Sir Joseph Banks And His Florilegium
Australian Geographic Magazine|July-August 2018

It has been 250 years since naturalist Joseph Banks sailed to the Pacific with James Cook aboard HMB Endeavour. During the voyage, Banks and his team made the first scientific collections of Australian flora. Their specimens were sketched by Sydney Parkinson, whose pioneering illustrations were published last year.

David Mabberley
Sir Joseph Banks And His Florilegium

Tales of Snugglepot and Cuddlepie, first published in 1918, is the most famous book by English-born Australian illustrator and author Gibbs, who died in 1969. It is the first of her much-loved series featuring characters based on Australian plants, with the gumnut babies Snugglepot and Cuddlepie inspired by Eucalyptus species. The fruiting heads of the Banksia species became the “big bad” Banksia Men. So it was through Gibbs’ book that generations of children first heard of Banksia, a plant genus found throughout Australia. Today some 171 species are known, 150 from Western Australia, Gibbs’ home for many years.

The name Banksia was coined in 1782 to commemorate English landowner and naturalist Sir Joseph Banks, who travelled on Cook’s first Pacific voyage. Among the plant specimens he collected were the first Banksia specimens seen in Europe.
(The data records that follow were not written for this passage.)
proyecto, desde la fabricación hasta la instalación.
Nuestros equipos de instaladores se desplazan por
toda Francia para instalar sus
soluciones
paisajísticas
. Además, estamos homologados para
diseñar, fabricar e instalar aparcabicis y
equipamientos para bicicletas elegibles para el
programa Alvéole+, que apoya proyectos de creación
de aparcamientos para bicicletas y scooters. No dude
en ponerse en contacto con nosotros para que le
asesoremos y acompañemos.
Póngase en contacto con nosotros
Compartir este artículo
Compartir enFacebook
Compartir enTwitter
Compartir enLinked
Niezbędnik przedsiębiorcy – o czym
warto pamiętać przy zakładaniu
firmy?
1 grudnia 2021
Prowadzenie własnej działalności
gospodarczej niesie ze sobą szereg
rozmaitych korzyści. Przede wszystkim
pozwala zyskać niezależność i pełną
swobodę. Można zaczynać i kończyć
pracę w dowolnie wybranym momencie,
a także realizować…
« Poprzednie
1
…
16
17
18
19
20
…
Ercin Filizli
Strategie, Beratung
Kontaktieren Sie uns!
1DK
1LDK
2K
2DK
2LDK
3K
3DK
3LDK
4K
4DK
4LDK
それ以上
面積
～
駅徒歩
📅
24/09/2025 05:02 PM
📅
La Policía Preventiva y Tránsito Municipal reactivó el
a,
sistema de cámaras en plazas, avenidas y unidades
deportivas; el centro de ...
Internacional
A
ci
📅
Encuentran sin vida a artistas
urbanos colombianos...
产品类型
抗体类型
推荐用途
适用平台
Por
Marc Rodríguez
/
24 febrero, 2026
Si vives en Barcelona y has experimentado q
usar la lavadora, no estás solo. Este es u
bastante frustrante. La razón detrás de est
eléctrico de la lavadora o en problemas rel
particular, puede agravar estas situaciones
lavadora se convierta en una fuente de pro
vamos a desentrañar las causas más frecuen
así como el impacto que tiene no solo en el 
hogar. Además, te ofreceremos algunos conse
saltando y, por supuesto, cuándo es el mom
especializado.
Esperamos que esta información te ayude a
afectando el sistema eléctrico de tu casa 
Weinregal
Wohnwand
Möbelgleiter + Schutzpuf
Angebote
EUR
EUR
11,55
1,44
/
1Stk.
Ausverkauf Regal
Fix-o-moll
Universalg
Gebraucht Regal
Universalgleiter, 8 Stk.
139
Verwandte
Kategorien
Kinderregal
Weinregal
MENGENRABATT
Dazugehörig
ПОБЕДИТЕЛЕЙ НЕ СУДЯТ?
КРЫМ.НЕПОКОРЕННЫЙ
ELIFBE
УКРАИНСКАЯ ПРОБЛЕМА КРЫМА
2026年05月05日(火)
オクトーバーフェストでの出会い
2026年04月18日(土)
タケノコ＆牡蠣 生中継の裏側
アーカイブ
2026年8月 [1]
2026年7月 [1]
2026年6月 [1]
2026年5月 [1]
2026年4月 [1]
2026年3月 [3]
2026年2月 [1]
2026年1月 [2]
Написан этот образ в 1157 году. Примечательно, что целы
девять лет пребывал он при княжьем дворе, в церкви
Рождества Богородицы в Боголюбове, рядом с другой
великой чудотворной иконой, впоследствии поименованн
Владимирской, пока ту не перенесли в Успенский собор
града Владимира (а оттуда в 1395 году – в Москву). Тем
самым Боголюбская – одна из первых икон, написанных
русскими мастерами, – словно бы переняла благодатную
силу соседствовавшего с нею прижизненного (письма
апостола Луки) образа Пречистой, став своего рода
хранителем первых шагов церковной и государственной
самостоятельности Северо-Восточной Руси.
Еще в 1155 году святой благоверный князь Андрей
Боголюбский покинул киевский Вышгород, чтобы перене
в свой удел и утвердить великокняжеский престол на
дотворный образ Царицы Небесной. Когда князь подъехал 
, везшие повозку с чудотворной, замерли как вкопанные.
Indeed, his rich botanical haul led the great Swedish naturalist Carl Linnaeus to suggest New Holland, today’s Australia, should also be called Banksia.

BANKS WAS the only son of a wealthy landowner. He had such a passion for botany that, as a University of Oxford undergraduate, he brought in his own botany tutor from rival university Cambridge. In January 1767, Banks returned from a Canadian expedition and spent the year as a dilettante naturalist and antiquarian.

During this year, he made many connections with people who were soon to play crucial roles in the very beginnings of scientific classification of plants in Australia.

Banks set up a house in London, the furnishings for which included work by upholsterer Stanfield Parkinson, whose brother Sydney was employed by Banks to draw animal specimens he had brought from Newfoundland. It is thought Sydney had been trained in natural-history illustration in his home town of Edinburgh.